• [Records for the exercise]

++++++

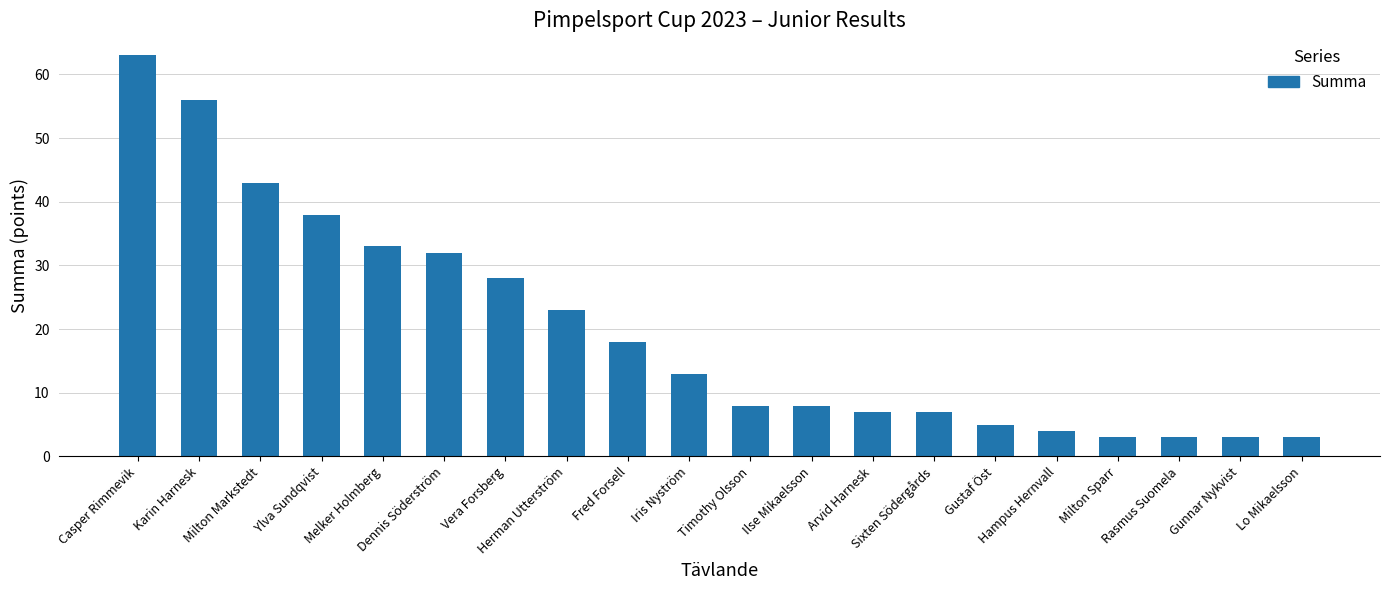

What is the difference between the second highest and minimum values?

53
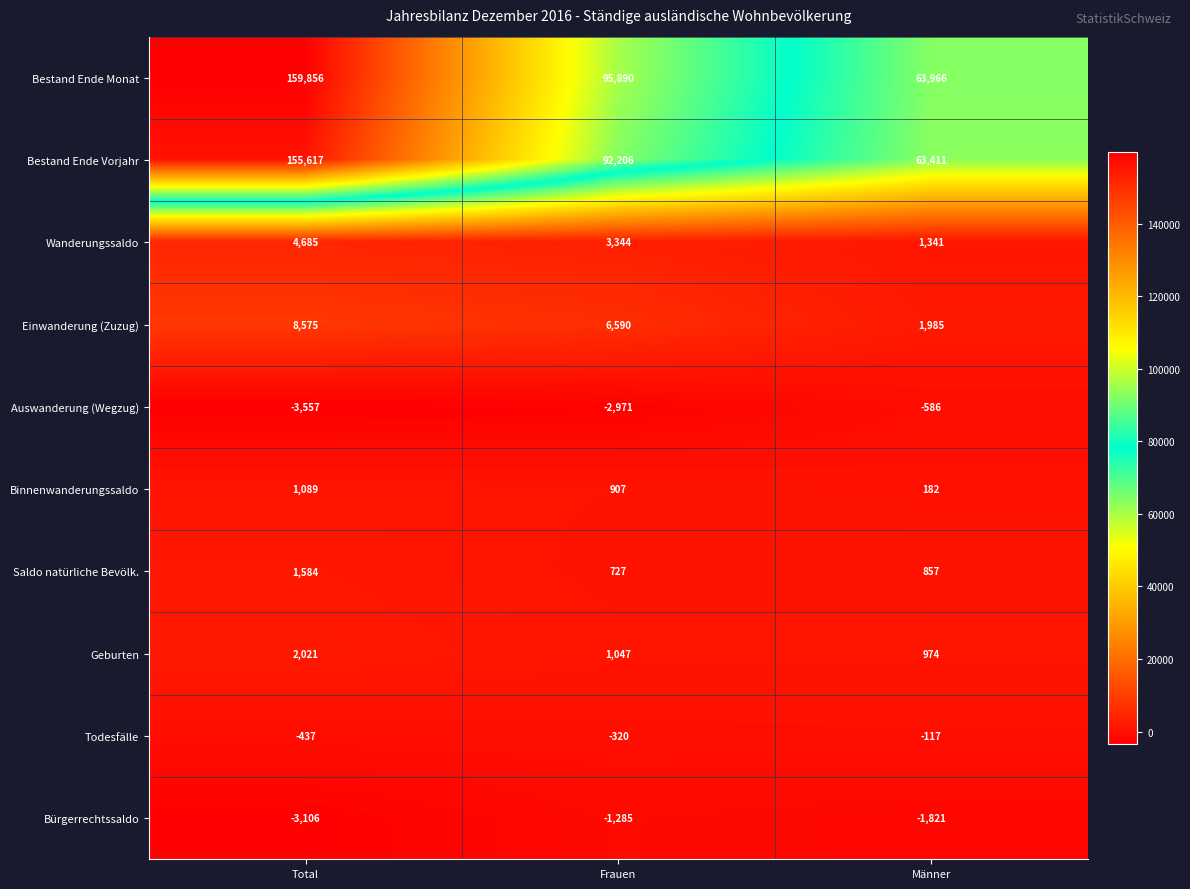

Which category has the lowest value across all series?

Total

++++++

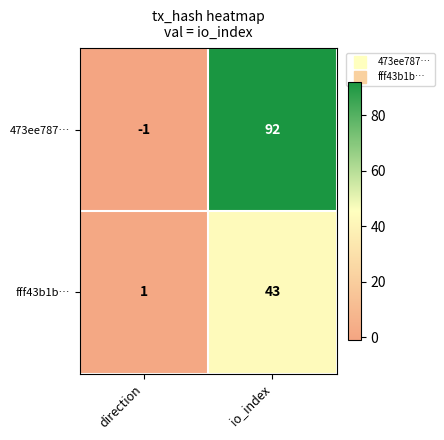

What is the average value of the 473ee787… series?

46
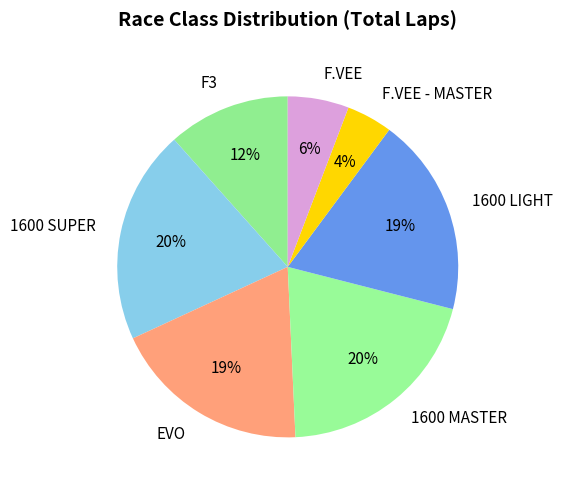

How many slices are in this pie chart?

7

++++++

• [How to complete this task] Please set out the data as a JSON list of strings, one string per line, starting with the line containing "What is the difference" and going on through the line containing "Which category has". Skip blank lines and leave the pictures out.

• [Response box]
[
  "What is the difference between the second highest and minimum values?",
  "53",
  "Which category has the lowest value across all series?"
]